Blog post 2

In my career at Brandeis I have taken classes that talk about systemic racism and its effect on American society. Currently at my internship, we are finishing up creating our database tracking systemic racism at a state level and seeing the effect it has on police shootings. Some factors we are using to measure this are incarceration rates, managerial positions and housing segregation. We are attempting to prove that police shootings are caused by racism by showing that states that have higher levels of racism and prejudice also have higher rates of police shooting unarmed black people.

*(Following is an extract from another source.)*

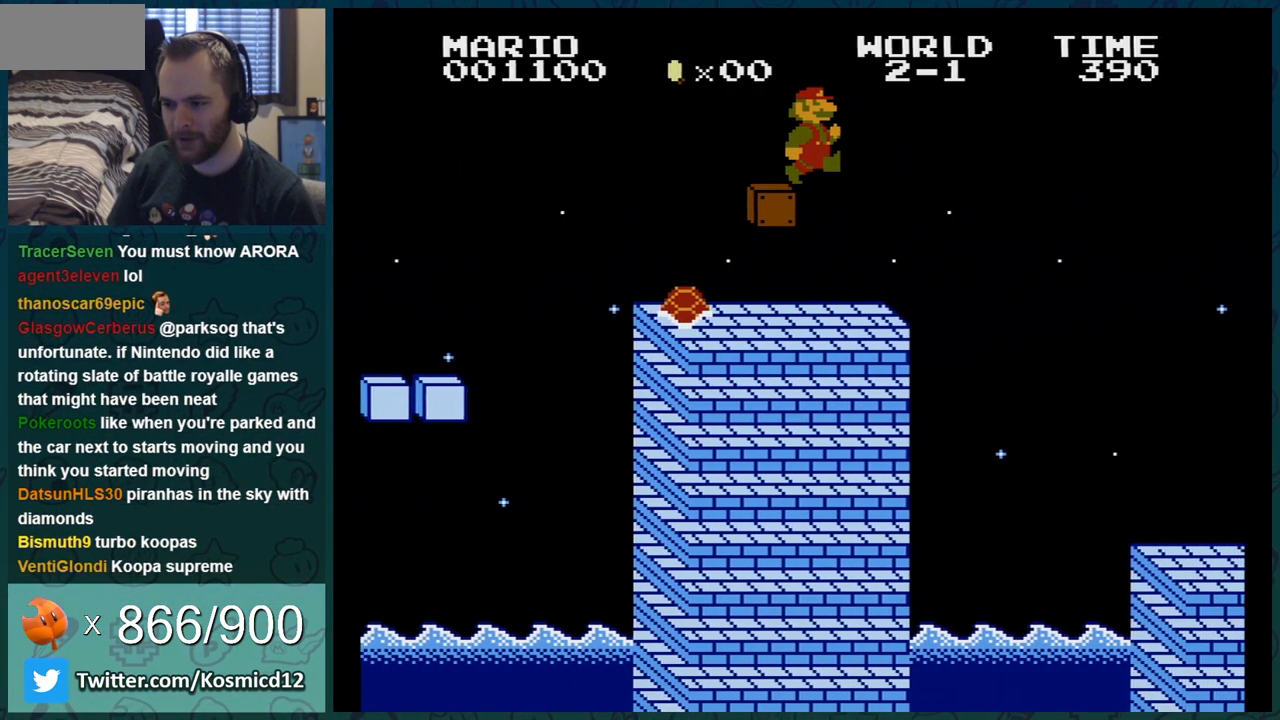
{"buttons": ["A", "B", "DPAD_RIGHT"], "events": [[183, "DPAD_RIGHT", "up"], [283, "DPAD_RIGHT", "down"], [467, "A", "down"]]}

In my classes, I have leaned that racism at the systemic level can lead to a society that acts upon a racist subconscious. For example, in a community with a particularly high rate of black incarceration, a low rate of minorities in managerial positions and highly segregated housing, citizens are much more likely to believe in racial stereotypes and engage in the misconstrued dialog of the black typecast. Law enforcement brought about by police also plays a powerful role in this cycle.

In my research, I have found that in 2010 a black person in Wisconsin was eleven times more likely to be incarcerated than that of a white person. Meanwhile, Wisconsin’s housing was 83% segregated in 2010. So, a non-black police officer that lives in a predominately Caucasian neighborhood in Wisconsin, whom most likely does not have much exposure to the black community because of his residency in a white-dominated suburb, is more likely to believe and contribute to minority stereotypes. Because of this, it is more likely that this particular officer, who witnesses a high percentage of African America incarceration rates, believes that it is common for black people to be criminals and or violent. This belief would lead to a higher likelihood for the officer to seek out or arrest black citizens due to his own prejudices.

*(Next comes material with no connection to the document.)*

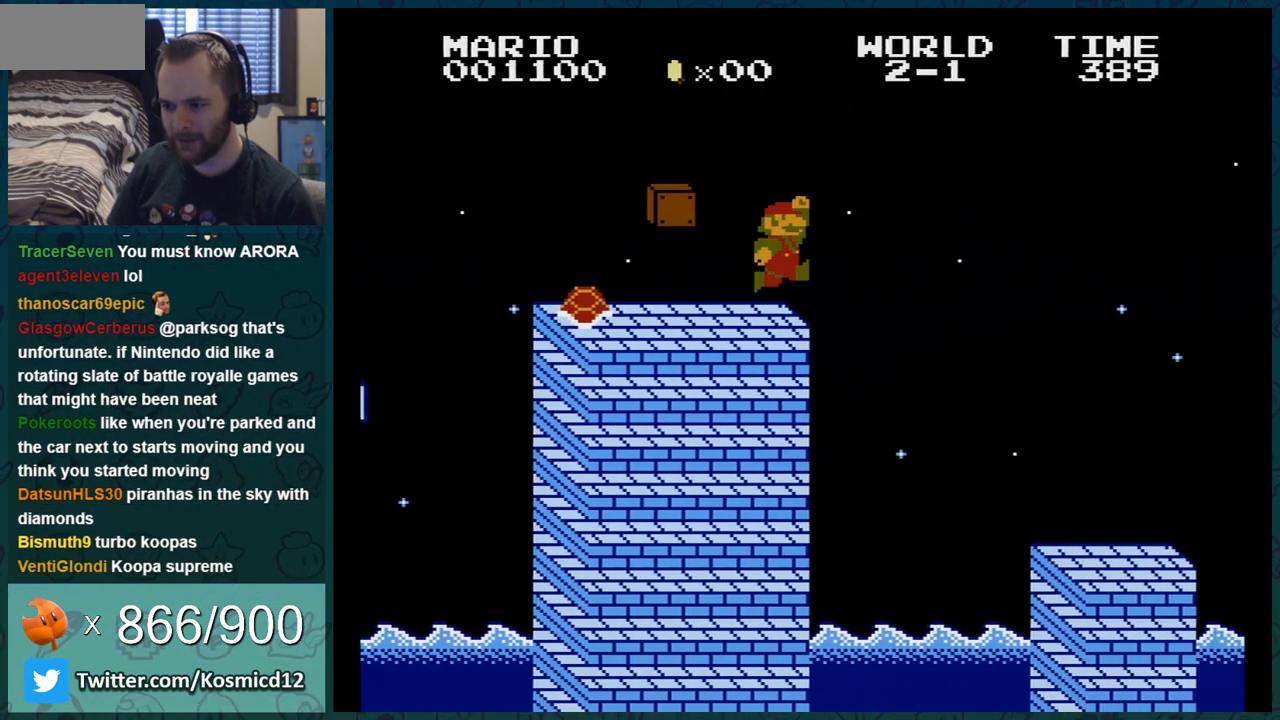
{"buttons": ["B"], "events": [[451, "A", "up"], [451, "DPAD_RIGHT", "up"]]}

Building on that idea, when encountering a minority he may also suspect them to be violent or have a history of crime, leading to a higher level of fear and increased irrationally on the job. This may cause the officer to use excessive force while warranting an arrest and if the situation were to at all escalate, the officer may fear for his life and lead him to shoot the perpetrator. Usually in these situations the officer is in no real threat and the supposed “criminal” is usually unarmed and often not breaking a law or merely committing a very minor non-violent crime.

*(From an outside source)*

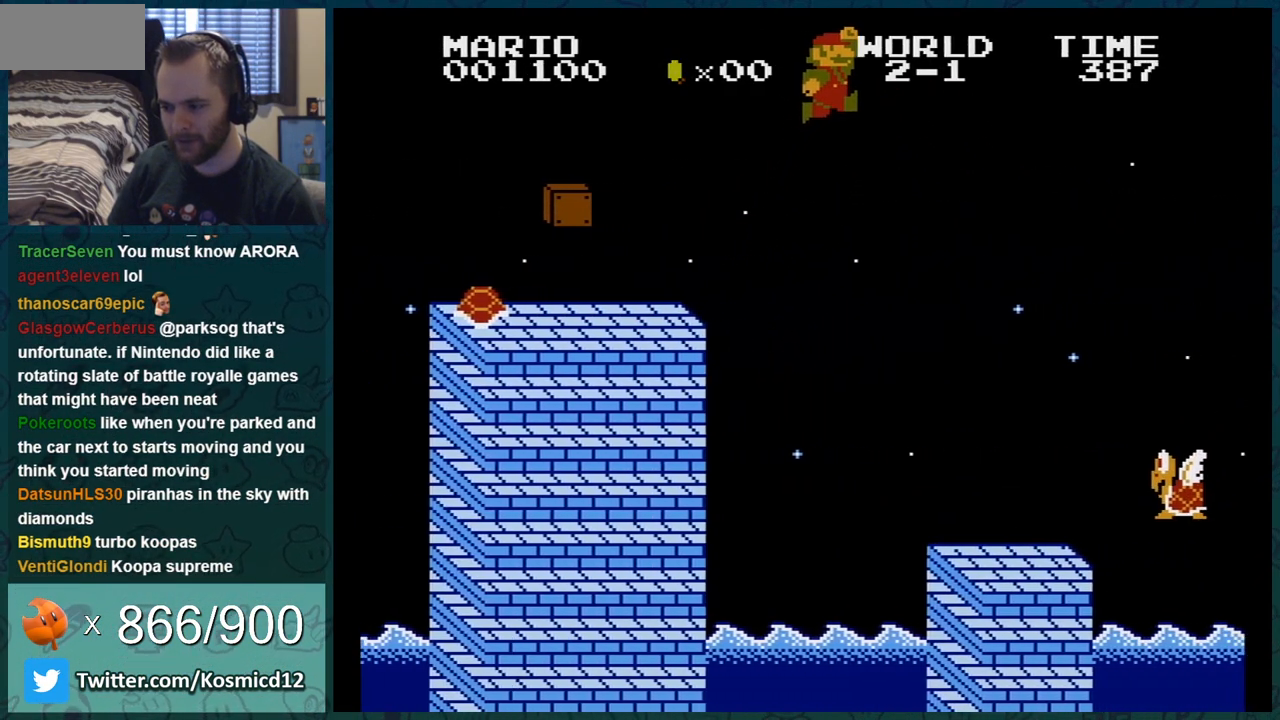
{"buttons": ["B", "DPAD_LEFT"], "events": [[100, "DPAD_LEFT", "down"], [200, "DPAD_LEFT", "up"], [284, "DPAD_LEFT", "down"]]}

In my classes I have learned how racism leads to much injustice in America, and I have learned that it kills. These statics that I am researching are not only problems themselves but also lead to big issues like police brutality and unfair deaths. What I have learned about race in America has helped to contextualize the work I do and understand how they are all connected. Creating an extensive database documenting various indicators of racism state by state is an important resource to have because it can used to expose other issues. It is important to learn that these things are not coincidences and we must address systemic racism and other inequalities, which will cause a ripple effect helping to solve other issues. Without this knowledge, I may have not understood the importance of spending the day looking at a census charting numbers such as incarceration rates or home ownership, and I may have missed the full picture.